Official: Researchers pin down zone in Atlantic depths that held Air France crash black boxes

PARIS (AP) — Investigators using new computer calculations believe they have narrowed their search for the flight recorders of Air France Flight 447, which crashed into the depths of the Atlantic Ocean nearly a year ago, officials said Thursday.

Researchers have determined an area about the size of Paris, based on new analysis of data retrieved during the initial search efforts, when the black box recorders were still emitting "pinging" signals, French Defense Ministry spokesman Gen. Christian Baptiste said.

That is much smaller than the 2,000-square-kilometer (770-square-mile) zone targeted in a search effort last month.

"Does this mean we will find the black boxes? We are far from certainty," Baptiste told a news conference.

He said investigators will still be facing the prospect of searching for recorders the size of a shoe box in a large area of Andes-like undersea terrain.

BEA, the French accident investigation agency that is leading the probe, said it is extending its search to the area. Searches will start Friday in the new zone, which is two hours sailing time south of where teams are currently exploring.

All 228 people were killed when the plane crashed en route from Brazil to France in June 1 into a distant area of the mid-Atlantic.
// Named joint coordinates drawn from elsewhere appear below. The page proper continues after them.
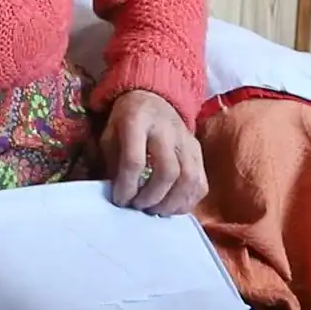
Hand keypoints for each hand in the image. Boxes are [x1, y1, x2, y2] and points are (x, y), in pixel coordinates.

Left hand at [100, 89, 207, 215]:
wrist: (152, 98)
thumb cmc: (126, 120)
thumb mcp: (109, 133)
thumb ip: (113, 162)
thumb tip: (120, 196)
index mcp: (137, 121)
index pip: (135, 160)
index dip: (127, 186)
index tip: (120, 200)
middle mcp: (166, 129)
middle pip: (168, 171)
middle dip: (152, 197)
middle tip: (139, 207)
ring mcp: (187, 140)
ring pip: (189, 179)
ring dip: (171, 203)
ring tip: (155, 211)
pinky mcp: (198, 150)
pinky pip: (201, 182)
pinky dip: (188, 201)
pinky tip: (172, 207)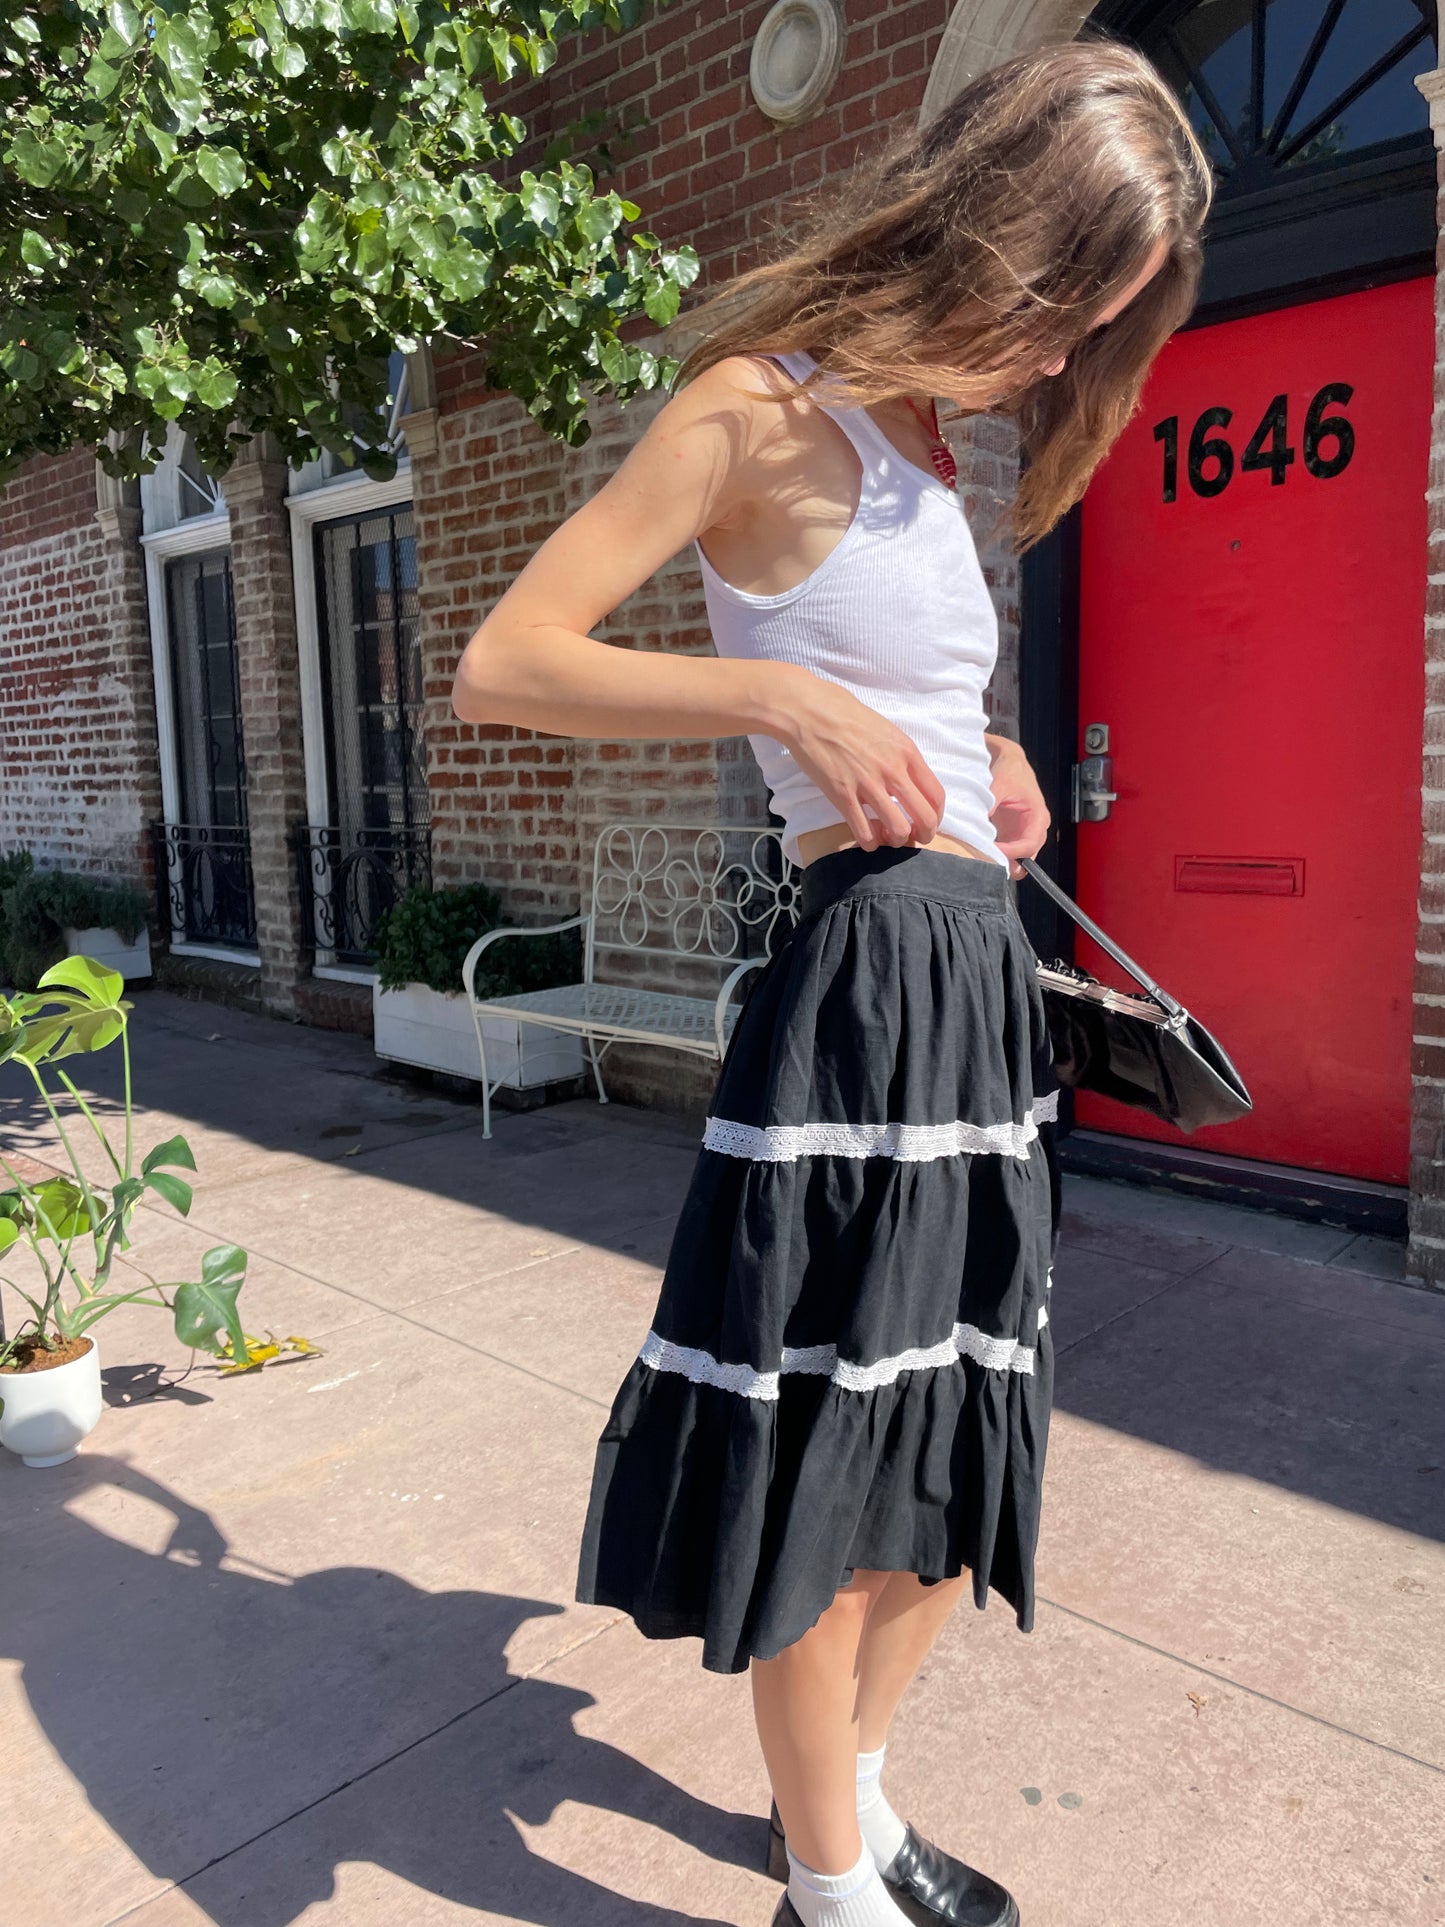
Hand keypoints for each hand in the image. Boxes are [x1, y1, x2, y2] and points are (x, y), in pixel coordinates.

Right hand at [781, 669, 946, 850]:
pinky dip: (870, 843)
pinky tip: (867, 840)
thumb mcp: (887, 731)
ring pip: (898, 829)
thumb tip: (908, 781)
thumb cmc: (846, 715)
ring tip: (887, 837)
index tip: (928, 823)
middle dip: (923, 835)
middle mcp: (893, 770)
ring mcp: (868, 784)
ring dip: (896, 841)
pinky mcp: (842, 795)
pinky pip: (864, 831)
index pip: (936, 795)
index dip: (936, 817)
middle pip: (924, 817)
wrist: (810, 711)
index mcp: (907, 752)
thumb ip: (901, 757)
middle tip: (913, 838)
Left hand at [985, 735, 1050, 879]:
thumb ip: (991, 802)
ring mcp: (1023, 830)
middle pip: (1028, 855)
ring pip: (1019, 855)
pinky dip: (999, 854)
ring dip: (1005, 861)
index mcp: (1038, 815)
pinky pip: (1009, 849)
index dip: (1013, 852)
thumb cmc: (1010, 769)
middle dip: (1011, 862)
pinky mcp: (1012, 831)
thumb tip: (982, 820)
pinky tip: (985, 855)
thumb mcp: (1000, 783)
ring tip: (987, 864)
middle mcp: (1034, 826)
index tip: (994, 851)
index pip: (1030, 843)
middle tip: (991, 866)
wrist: (1007, 759)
The voice and data recorders are believed to rest on a mountainous area of seabed, perhaps as much as 13,100 feet (4,000 meters) deep.

Without the black boxes, investigators have been unable to determine the cause of the crash.

A series of automatic messages emitted by the plane indicated faults in the speed measuring equipment as the plane crossed a zone of heavy turbulence, but investigators have insisted they don't have enough information to assess why the plane went down.

International search teams scoured the area for weeks immediately after the crash, pulling up pieces of wreckage and dozens of bodies, but did not find the black boxes.

A French submarine, the Emeraude, picked up signals at the time that have since been re-analyzed and that researchers determined were pings from the black boxes, the official said.

After the Emeraude returned to port last year, sonar specialists from French company Thales continued to study the data it brought back from the search zone. They then developed a new algorithm to study the signals picked up by the submarine July 1, and applied them last week for the first time with defense officials in a French laboratory.

Baptiste said they think the signals "probably" came from the black boxes.

Officials urged caution about the announcement.

Government spokesman Luc Chatel said "we should remain extremely prudent for the moment." Speaking on France-Info radio, he said, "We must see if there is a possibility to recover the black boxes, what depth they are located in."

"It would obviously be very good news for everyone, first for the families of the victims of the flight, and then for all of us, because it has been one year that we have been waiting with impatience to find out what really happened on the Rio-Paris flight," he said.

Defense Minister Herve Morin contacted Transport Minister Dominique Bussereau this week about the results of the new analysis, which were sent to the BEA.

Air France said in a statement that it had been informed of the new calculation, and that although the information must still be verified, it is "excellent news" in the search to determine what happened. The calculation will be used to "orient the new search effort that has just begun," Air France said.

A third phase of search efforts, costing an unprecedented $10 million, was carried out in a 2,000-square-kilometer (770-square-mile) zone in March and April, but failed to find the black boxes.

Earlier this week, the BEA announced that search would be continued through late May, but with fewer resources. Air France and Airbus, the maker of the aircraft, will each pay euro1.5 million ($1.9 million) to finance the search's continuation.

The devices contain recordings of cockpit conversations and various data readings from the aircraft.

The zone is 200 kilometers (125 miles) northwest of the Saint Peter and Saint Paul Archipelago, off the coast of Northeast Brazil.